En milieu fermé ou ouvert
Le CPIP peut travailler en milieu fermé ou ouvert. Dans le premier cas, il intervient directement en prison auprès des personnes incarcérées. Dans le second cas, il reçoit, dans son bureau, les personnes condamnées à des peines restrictives de liberté. Il peut aussi être affecté dans un service administratif.

Le concours d'accès au corps des conseillers pénitentiaires d'insertion et de probation est ouvert aux candidats titulaires d'un bac + 2, mais la majorité des admis au concours sont titulaires d'un master 1 en droit. Ils suivent ensuite une formation de 2 ans à l'École nationale d'administration pénitentiaire d'Agen.

Cette formation est rémunérée (1566 euros net par mois) et dure 24 mois. Elle comprend des cours théoriques (droit et procédure pénale, réglementation pénitentiaire, sociologie, psychiatrie, criminologie...) et des stages pratiques (16 semaines) dans un centre pénitentiaire, un tribunal,

Un concours interne est également ouvert aux fonctionnaires et agents de l'État ou des collectivités territoriales, qui justifient de 4 ans de service public effectifs au 1er janvier de l'année du concours.

S'intéresser à tous les profils
Pour exercer ce métier, situé à la croisée de l'assistance sociale, de l'éducation et de la psychologie, il faut aimer le contact humain et s'intéresser aux individus pour les aider à s'en sortir. Et ce, quel que soit le profil du condamné : jeune délinquant mineur ou multirécidiviste... Prévenir la récidive est une tâche ambitieuse mais difficile. Il faut accepter de voir revenir régulièrement les mêmes personnes, sans pour autant penser qu'on a raté son objectif.
Garder une distance minimale
Prendre à coeur les problèmes des autres ne signifie pas non plus les absorber. Face à des condamnés très agressifs par exemple, le CPIP doit garder la bonne distance pour tenir un discours clair et apporter une aide efficace. Il doit aussi être en mesure d'entendre des choses très dures, d'affronter des personnalités difficiles ou des situations très émouvantes dans la journée. Il doit être capable de laisser ses préoccupations à son bureau avant de rentrer chez lui.
Savoir s'adapter
Le CPIP doit être capable de comprendre l'environnement social et la situation psychologique des personnes qui lui sont confiées. Il doit savoir travailler en équipe, mener des entretiens, faire preuve d'initiative...

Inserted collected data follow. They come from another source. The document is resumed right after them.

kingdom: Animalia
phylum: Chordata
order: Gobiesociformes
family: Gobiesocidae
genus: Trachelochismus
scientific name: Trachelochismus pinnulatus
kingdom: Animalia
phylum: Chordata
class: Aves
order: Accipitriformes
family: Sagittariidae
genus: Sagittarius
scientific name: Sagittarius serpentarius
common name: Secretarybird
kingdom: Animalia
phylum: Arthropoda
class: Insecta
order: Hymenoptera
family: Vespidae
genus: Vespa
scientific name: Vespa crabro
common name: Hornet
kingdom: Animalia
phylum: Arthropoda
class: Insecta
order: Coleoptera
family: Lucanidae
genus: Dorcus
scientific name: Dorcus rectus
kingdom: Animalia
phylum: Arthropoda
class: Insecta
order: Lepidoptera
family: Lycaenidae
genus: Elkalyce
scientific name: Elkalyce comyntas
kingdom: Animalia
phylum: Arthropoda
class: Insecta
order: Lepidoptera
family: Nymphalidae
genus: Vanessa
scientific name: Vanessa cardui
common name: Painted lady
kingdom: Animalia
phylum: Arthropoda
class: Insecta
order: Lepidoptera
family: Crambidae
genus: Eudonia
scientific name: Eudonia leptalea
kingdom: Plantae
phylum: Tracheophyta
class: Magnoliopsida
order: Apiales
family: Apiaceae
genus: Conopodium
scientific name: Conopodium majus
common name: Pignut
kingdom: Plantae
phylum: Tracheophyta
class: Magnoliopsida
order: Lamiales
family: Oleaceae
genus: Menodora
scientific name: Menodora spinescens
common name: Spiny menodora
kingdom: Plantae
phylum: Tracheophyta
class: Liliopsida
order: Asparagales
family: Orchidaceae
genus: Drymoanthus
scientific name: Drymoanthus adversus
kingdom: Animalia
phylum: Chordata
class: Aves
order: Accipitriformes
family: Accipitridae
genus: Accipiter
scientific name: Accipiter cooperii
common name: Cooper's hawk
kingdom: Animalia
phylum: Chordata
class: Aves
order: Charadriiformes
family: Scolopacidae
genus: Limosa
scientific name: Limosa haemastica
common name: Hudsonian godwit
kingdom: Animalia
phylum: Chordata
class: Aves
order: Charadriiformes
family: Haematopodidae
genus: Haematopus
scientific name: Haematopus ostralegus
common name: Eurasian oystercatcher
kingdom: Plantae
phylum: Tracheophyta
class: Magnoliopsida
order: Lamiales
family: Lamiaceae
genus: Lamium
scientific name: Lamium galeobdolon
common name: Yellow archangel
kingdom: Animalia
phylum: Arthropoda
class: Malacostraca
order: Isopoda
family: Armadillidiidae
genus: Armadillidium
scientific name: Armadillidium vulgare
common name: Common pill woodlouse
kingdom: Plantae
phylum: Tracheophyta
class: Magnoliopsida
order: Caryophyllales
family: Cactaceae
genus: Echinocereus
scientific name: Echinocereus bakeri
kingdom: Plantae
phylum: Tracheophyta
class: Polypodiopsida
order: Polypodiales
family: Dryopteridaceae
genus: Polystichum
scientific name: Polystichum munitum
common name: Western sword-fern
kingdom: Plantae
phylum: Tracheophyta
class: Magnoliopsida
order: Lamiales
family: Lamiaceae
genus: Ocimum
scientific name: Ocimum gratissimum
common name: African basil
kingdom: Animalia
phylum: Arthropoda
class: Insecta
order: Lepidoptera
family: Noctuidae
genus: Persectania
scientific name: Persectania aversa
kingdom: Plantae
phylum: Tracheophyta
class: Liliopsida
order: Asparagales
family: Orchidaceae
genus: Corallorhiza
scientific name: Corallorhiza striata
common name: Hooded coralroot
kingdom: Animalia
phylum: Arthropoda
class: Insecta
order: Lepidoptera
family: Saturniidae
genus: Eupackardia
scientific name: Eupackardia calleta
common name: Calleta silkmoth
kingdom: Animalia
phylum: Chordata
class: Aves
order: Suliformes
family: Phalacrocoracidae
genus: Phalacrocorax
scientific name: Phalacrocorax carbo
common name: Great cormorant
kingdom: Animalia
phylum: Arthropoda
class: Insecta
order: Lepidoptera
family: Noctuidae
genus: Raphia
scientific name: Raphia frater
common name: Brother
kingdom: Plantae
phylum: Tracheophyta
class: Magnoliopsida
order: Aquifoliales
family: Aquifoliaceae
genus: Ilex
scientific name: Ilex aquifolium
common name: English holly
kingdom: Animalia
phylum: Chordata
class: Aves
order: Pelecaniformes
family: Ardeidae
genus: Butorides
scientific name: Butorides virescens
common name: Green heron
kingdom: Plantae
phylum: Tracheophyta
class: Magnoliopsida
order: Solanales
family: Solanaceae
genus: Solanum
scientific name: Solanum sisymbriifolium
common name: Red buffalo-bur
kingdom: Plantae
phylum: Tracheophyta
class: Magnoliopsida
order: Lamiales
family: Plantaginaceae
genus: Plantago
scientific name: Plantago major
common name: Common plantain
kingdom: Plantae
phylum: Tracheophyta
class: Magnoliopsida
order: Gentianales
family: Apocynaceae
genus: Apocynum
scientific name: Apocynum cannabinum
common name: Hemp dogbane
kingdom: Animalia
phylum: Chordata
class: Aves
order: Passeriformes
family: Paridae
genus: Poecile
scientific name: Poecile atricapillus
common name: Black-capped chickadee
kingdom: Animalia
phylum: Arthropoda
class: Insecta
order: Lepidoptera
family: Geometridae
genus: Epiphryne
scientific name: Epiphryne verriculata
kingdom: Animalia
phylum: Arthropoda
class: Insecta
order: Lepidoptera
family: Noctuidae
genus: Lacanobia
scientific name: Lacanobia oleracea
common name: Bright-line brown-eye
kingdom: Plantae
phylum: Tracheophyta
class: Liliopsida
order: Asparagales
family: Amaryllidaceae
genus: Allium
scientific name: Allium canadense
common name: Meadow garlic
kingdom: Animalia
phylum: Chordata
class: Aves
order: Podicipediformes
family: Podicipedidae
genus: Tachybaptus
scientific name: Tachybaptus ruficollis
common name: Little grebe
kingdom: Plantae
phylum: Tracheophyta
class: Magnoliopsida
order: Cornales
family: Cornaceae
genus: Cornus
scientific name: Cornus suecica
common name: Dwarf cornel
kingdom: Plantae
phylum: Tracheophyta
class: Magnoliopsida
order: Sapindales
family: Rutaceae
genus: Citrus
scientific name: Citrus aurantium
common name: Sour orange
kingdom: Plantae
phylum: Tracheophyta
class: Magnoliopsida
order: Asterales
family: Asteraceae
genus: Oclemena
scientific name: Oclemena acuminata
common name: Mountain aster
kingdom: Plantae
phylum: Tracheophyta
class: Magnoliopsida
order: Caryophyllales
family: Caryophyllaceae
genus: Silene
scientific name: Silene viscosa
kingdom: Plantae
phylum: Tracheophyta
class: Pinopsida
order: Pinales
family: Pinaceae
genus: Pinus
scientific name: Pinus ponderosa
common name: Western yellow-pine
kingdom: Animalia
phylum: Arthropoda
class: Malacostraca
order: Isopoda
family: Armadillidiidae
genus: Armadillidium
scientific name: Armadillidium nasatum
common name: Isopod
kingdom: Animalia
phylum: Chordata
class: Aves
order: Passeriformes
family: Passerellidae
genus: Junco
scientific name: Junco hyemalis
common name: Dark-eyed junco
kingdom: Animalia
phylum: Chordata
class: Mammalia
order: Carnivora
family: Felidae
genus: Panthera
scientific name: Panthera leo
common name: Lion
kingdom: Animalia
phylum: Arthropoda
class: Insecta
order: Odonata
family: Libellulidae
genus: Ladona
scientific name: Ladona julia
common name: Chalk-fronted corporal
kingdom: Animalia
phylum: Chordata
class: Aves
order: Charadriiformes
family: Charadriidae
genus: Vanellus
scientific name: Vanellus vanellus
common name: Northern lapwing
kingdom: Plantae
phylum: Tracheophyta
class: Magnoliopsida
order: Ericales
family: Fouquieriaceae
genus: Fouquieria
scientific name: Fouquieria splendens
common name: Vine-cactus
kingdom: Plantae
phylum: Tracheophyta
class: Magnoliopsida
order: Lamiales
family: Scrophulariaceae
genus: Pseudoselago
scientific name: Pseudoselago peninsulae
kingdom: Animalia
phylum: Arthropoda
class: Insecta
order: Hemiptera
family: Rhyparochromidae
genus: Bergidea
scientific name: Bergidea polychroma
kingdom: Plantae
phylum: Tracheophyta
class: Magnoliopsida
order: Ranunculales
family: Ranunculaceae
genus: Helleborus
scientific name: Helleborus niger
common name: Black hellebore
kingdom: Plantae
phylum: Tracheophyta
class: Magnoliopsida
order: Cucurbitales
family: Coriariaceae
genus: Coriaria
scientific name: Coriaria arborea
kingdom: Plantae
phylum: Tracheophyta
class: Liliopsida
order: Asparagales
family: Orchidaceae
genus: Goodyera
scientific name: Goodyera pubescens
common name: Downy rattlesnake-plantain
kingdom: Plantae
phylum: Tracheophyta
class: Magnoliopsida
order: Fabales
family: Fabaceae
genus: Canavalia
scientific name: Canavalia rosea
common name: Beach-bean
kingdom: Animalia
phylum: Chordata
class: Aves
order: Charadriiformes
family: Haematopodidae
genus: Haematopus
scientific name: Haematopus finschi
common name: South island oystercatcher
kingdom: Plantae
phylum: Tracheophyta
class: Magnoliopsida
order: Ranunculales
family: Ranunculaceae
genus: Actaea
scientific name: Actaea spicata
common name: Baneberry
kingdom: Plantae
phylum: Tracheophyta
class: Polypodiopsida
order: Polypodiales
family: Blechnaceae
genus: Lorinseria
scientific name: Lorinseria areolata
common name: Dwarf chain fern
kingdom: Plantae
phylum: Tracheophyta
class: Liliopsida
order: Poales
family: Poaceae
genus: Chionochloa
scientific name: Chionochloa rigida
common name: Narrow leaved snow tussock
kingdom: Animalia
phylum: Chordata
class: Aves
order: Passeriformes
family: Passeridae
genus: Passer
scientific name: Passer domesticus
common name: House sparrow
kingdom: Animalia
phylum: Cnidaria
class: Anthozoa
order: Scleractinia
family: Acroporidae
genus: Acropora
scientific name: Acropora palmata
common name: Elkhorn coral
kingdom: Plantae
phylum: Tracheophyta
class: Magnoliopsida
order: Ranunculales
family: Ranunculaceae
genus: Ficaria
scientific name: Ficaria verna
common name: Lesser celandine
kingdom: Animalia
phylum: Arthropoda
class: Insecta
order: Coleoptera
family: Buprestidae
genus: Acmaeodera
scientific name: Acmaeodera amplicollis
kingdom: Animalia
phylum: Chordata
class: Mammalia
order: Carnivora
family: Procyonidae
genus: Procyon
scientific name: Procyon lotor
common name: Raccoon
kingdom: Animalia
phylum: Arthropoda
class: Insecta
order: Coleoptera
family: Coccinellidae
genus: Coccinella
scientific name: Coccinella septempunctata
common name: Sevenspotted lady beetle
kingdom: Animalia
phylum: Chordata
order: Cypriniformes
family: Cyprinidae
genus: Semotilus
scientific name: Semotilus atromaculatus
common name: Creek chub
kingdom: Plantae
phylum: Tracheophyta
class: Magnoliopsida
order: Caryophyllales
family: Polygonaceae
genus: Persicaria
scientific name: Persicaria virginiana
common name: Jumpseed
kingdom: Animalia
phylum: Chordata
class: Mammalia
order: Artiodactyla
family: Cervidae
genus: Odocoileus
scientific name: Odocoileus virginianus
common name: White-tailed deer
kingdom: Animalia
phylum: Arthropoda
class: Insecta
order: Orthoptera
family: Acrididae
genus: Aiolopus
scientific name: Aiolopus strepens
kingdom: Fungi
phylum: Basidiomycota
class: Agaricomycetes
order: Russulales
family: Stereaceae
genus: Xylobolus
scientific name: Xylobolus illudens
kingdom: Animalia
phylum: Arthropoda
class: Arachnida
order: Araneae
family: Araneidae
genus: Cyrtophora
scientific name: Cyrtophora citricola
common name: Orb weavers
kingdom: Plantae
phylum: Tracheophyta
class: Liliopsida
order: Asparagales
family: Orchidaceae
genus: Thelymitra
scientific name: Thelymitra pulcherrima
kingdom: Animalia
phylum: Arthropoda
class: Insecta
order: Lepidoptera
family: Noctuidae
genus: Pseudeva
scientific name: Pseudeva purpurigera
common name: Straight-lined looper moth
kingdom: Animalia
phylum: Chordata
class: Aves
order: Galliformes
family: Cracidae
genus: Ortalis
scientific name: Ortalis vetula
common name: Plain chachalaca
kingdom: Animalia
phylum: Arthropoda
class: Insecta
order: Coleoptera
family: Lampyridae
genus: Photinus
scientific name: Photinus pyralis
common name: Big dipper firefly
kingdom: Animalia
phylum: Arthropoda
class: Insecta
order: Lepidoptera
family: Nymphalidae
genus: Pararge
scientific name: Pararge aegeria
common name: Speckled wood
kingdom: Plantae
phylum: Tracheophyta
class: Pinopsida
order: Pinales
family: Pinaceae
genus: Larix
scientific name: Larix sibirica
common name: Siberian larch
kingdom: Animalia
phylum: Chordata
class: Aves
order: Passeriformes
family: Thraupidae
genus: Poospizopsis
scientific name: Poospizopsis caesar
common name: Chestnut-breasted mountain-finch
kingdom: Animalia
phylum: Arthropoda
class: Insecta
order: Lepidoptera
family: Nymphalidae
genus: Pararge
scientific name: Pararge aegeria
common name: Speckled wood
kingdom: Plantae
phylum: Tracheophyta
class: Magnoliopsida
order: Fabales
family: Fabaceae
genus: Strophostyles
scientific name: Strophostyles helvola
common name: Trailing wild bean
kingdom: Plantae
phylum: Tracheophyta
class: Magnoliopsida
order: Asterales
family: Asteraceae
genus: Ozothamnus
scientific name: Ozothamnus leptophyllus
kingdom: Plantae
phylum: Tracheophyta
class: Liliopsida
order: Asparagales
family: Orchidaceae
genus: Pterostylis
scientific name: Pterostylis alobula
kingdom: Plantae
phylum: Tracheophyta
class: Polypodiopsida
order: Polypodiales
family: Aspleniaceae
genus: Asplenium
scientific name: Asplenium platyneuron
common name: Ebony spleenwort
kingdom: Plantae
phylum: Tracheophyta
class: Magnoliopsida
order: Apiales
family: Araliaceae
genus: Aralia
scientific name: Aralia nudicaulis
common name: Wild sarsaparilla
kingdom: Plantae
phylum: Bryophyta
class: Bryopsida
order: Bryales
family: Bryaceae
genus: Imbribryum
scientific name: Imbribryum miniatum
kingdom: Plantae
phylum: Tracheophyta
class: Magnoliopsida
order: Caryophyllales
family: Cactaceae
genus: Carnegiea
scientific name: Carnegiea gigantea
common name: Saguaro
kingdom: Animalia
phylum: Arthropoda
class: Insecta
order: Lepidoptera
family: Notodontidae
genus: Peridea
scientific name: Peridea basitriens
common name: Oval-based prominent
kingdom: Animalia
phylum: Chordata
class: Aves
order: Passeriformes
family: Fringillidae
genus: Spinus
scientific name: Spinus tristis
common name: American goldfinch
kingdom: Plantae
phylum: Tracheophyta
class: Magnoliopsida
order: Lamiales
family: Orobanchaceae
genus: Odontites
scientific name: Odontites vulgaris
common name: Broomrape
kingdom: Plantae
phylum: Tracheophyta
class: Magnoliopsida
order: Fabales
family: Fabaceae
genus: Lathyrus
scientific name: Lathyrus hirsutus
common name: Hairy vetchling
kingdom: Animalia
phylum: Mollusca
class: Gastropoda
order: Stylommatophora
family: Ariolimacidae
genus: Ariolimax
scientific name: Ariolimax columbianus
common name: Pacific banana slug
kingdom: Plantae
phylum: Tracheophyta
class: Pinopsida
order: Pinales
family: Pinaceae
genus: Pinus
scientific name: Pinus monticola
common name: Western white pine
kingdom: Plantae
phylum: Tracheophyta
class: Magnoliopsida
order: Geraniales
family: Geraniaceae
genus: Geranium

Des concours avec peu de places
Le conseiller pénitentiaire d'insertion et de probation est un fonctionnaire de catégorie B, recruté sur concours organisé par le ministère de la Justice. Le nombre de candidats tend à augmenter : autour de 5000 actuellement.
Promotion possible
Les personnels pénitentiaires d'insertion et de probation se composent de conseillers, de chefs de service et de directeurs pénitentiaires d'insertion et de probation. Le CPIP peut devenir DPIP (directeur pénitentiaire d'insertion et de probation) soit en passant un examen professionnel (après 4 ans d'ancienneté), soit par promotion (avec au moins 6 ans d'ancienneté). De DPIP, il peut ensuite progresser vers le poste de DFSPIP (directeur fonctionnel des services pénitentiaires d'insertion et de probation).
Salaire du débutant
1636 euros net par mois, primes comprises.